Lines containing the string "series": how many are there below? Answer with the number only.

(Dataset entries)
# # #
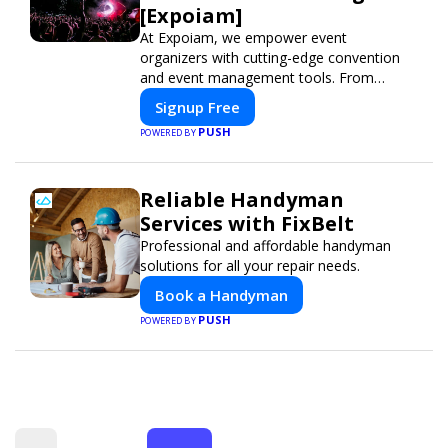
[Expoiam]
At Expoiam, we empower event
organizers with cutting-edge convention
and event management tools. From
seamless registration and ticketing to real-
Signup Free
time attendee engagement and
PUSH
POWERED BY
networking, our platform is designed to
elevate your events. Whether you're
planning a trade show, conference, or
Reliable Handyman
corporate event, Expoiam ensures a
smooth, professional, and interactive
Services with FixBelt
experience.
Professional and affordable handyman
solutions for all your repair needs.
Book a Handyman
PUSH
POWERED BY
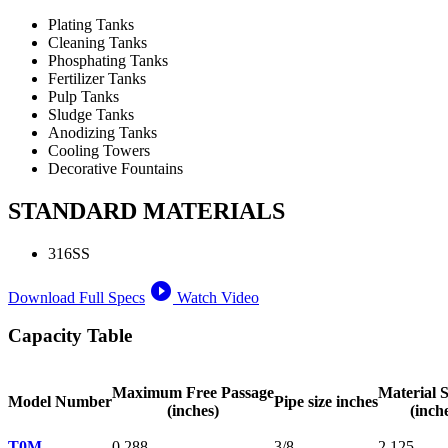
Plating Tanks
Cleaning Tanks
Phosphating Tanks
Fertilizer Tanks
Pulp Tanks
Sludge Tanks
Anodizing Tanks
Cooling Towers
Decorative Fountains
STANDARD MATERIALS
316SS
play_circle_filled
Download Full Specs
Watch Video
Capacity Table
Maximum Free Passage
Material S
Model Number
Pipe size inches
(inches)
(inch
T0M
0.288
3/8
2.125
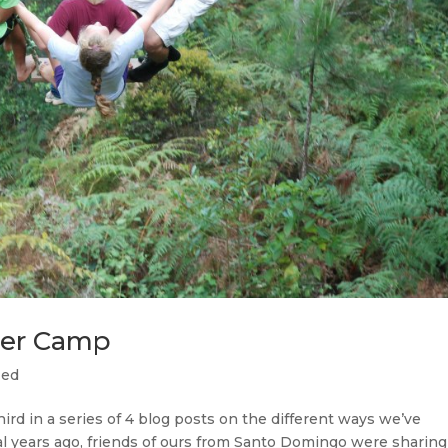
mer Camp
zed
hird in a series of 4 blog posts on the different ways we’ve
ral years ago, friends of ours from Santo Domingo were sharing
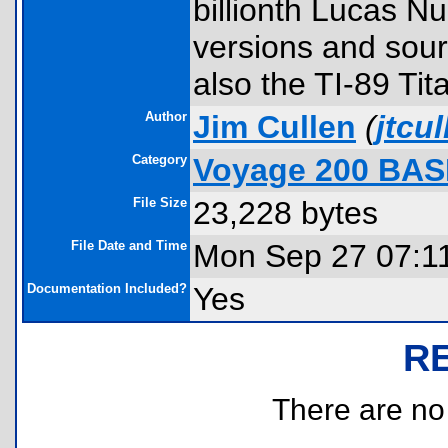
billionth Lucas N
versions and sour
also the TI-89 Tit
Author
Jim Cullen
(
jtcu
Category
Voyage 200 BAS
File Size
23,228 bytes
File Date and Time
Mon Sep 27 07:1
Documentation Included?
Yes
R
There are no r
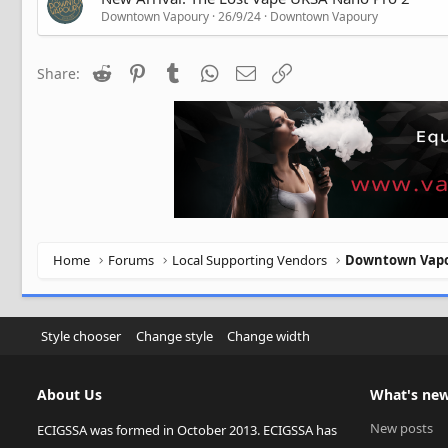
Downtown Vapoury
26/9/24
Downtown Vapoury
Reddit
Pinterest
Tumblr
WhatsApp
Email
Link
Share:
Home
Forums
Local Supporting Vendors
Downtown Vap
Style chooser
Change style
Change width
About Us
What's ne
New posts
ECIGSSA was formed in October 2013. ECIGSSA has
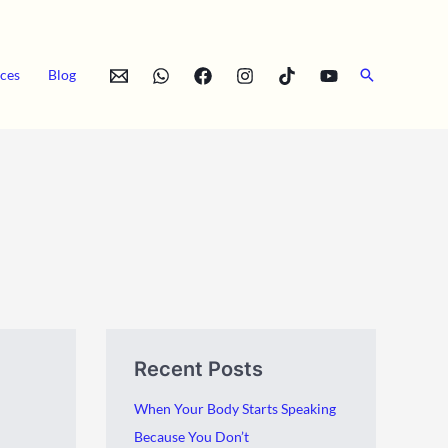
Search
ces
Blog
A
C
Recent Posts
r
a
c
t
When Your Body Starts Speaking
h
e
Because You Don’t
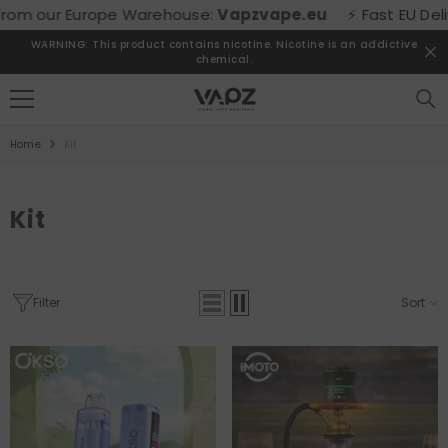
SKIP TO CONTENT
om our Europe Warehouse:
Vapzvape.eu
⚡ Fast EU Deliver
WARNING: This product contains nicotine. Nicotine is an addictive
chemical.
Home
Kit
Kit
Filter
Sort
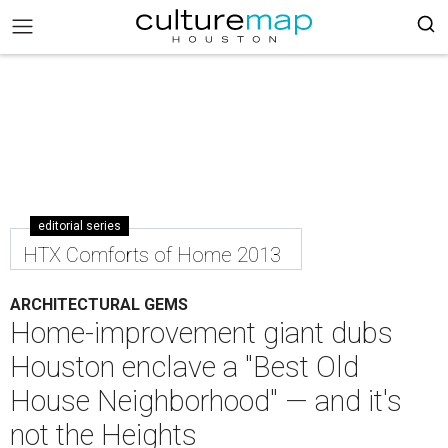
editorial series
HTX Comforts of Home 2013
ARCHITECTURAL GEMS
Home-improvement giant dubs
Houston enclave a "Best Old
House Neighborhood" — and it's
not the Heights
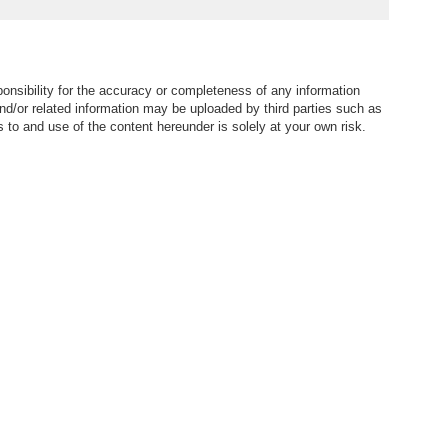
nsibility for the accuracy or completeness of any information
nd/or related information may be uploaded by third parties such as
to and use of the content hereunder is solely at your own risk.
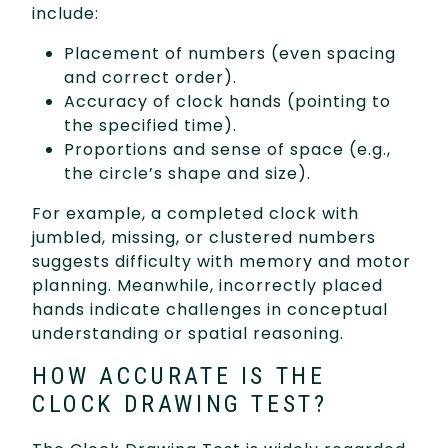
include:
Placement of numbers (even spacing
and correct order).
Accuracy of clock hands (pointing to
the specified time).
Proportions and sense of space (e.g.,
the circle’s shape and size).
For example, a completed clock with
jumbled, missing, or clustered numbers
suggests difficulty with memory and motor
planning. Meanwhile, incorrectly placed
hands indicate challenges in conceptual
understanding or spatial reasoning.
HOW ACCURATE IS THE
CLOCK DRAWING TEST?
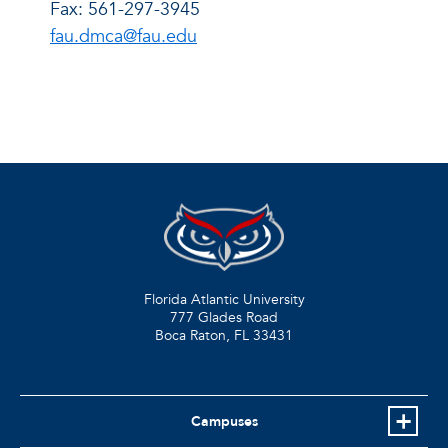
Fax: 561-297-3945
fau.dmca@fau.edu
Florida Atlantic University
777 Glades Road
Boca Raton, FL
33431
Campuses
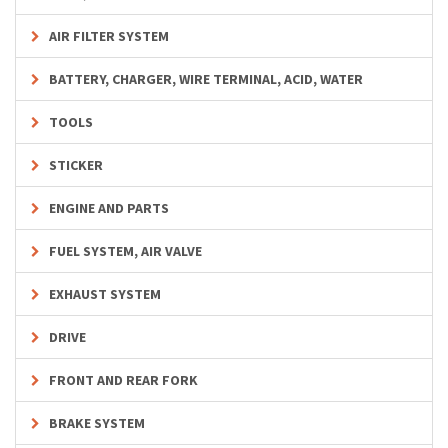
AIR FILTER SYSTEM
BATTERY, CHARGER, WIRE TERMINAL, ACID, WATER
TOOLS
STICKER
ENGINE AND PARTS
FUEL SYSTEM, AIR VALVE
EXHAUST SYSTEM
DRIVE
FRONT AND REAR FORK
BRAKE SYSTEM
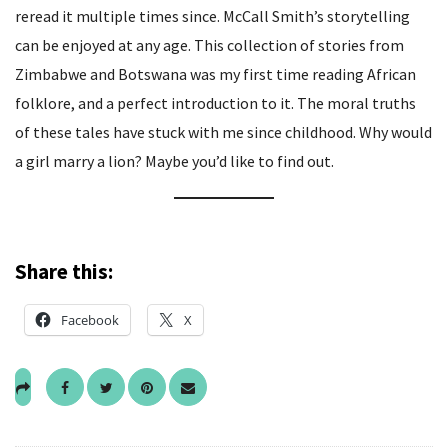
reread it multiple times since. McCall Smith’s storytelling
can be enjoyed at any age. This collection of stories from
Zimbabwe and Botswana was my first time reading African
folklore, and a perfect introduction to it. The moral truths
of these tales have stuck with me since childhood. Why would
a girl marry a lion? Maybe you’d like to find out.
Share this:
Facebook
X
# # #
Your response.
2